Potions was just a review day, meaning I could afford to space out a bit while I went through the now-familiar motions of the Draught of Living Death, complete with the Half-Blood Prince's edits to the recipe. Cam had continued to sit at our otherwise-Gryffindor table in Potions, and her blossoming friendship with Hermione in particular was fascinating to behold. Cam was the daughter of two Muggle-born parents, and as such had grown up more in the Muggle world than in the magical world. As it turned out, both Hermione and Cam had an affinity for an old Muggle playwright named William Shakespeare, and they spent the entire Potions period trying to explain the plot of As You Like It to the rest of us. It was dreadfully complicated, but trying to keep up with their rapid-fire explanations was a good way to stop my mind from drifting back eleven years.

Charms had been challenging as of late, because I did my best to rely solely on my human magic rather than my wolf magic. I hadn't realized how heavily I had relied on my wolf magic in the past until I made a concerted effort not to do it. I was still able to perform the magic, which was comforting — I wasn't powerful only when using wolf magic — but it was frustrating, having to devote effort to Charms of all classes, when it had been so effortless for so long. That day, more so than most days, I was determined to use only my human magic, and I had to concentrate so hard on separating the two that I didn't have any room left in my brain to think about anything else.
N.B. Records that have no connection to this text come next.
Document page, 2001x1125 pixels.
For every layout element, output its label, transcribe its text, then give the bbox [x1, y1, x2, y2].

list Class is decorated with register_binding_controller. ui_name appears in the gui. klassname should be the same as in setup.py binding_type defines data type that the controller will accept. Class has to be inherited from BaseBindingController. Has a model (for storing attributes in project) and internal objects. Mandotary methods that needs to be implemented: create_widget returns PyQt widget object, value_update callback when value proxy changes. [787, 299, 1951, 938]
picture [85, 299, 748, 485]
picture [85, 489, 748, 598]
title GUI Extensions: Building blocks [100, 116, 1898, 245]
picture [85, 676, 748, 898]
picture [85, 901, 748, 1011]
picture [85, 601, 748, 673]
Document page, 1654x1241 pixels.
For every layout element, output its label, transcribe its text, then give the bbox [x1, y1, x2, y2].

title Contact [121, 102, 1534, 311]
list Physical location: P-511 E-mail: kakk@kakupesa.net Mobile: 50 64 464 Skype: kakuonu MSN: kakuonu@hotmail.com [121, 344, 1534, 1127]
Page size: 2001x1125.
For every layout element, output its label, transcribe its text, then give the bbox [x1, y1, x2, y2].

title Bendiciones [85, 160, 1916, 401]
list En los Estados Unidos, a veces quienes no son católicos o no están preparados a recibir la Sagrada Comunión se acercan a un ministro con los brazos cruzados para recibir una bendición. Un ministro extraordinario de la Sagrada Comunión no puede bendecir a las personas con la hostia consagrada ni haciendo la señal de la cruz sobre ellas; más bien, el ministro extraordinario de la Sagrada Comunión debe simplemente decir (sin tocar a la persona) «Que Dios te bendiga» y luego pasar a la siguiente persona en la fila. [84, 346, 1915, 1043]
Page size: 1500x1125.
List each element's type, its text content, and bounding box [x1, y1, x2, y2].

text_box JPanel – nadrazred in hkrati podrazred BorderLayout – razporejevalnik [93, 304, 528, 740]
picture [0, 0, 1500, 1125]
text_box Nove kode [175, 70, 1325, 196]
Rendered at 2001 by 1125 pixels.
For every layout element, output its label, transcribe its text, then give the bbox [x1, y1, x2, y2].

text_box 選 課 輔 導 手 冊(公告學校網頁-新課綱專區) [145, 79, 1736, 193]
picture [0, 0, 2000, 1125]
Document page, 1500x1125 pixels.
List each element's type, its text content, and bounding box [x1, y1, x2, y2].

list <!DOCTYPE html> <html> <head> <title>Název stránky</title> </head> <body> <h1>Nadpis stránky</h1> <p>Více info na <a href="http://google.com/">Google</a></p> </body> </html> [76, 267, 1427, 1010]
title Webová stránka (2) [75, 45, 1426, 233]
Quidditch practice was something of a release. Each swing of my bat, each daring maneuver, each shouted formation allowed a bit of the tension to drain from my body, allowed a bit more of my pent-up emotion to find a channel through which it could escape. But as the anger burned away, at Greyback, at myself, at the world, at the ocean that separated me from my family, at the eleven years that separated me from my family, I was left with only sadness taking up space in my chest.

When Quidditch practice came to an end, Ginny bumped my shoulder with her own.

"You want company tonight?" she asked. "I can head up to your dormitory once I've showered, if you'd like."

I shook my head. "I'm okay, I'll be okay, but thank you."

"Come and get me if you need anything, okay? Come wake me up, interrupt my studying, I don't care."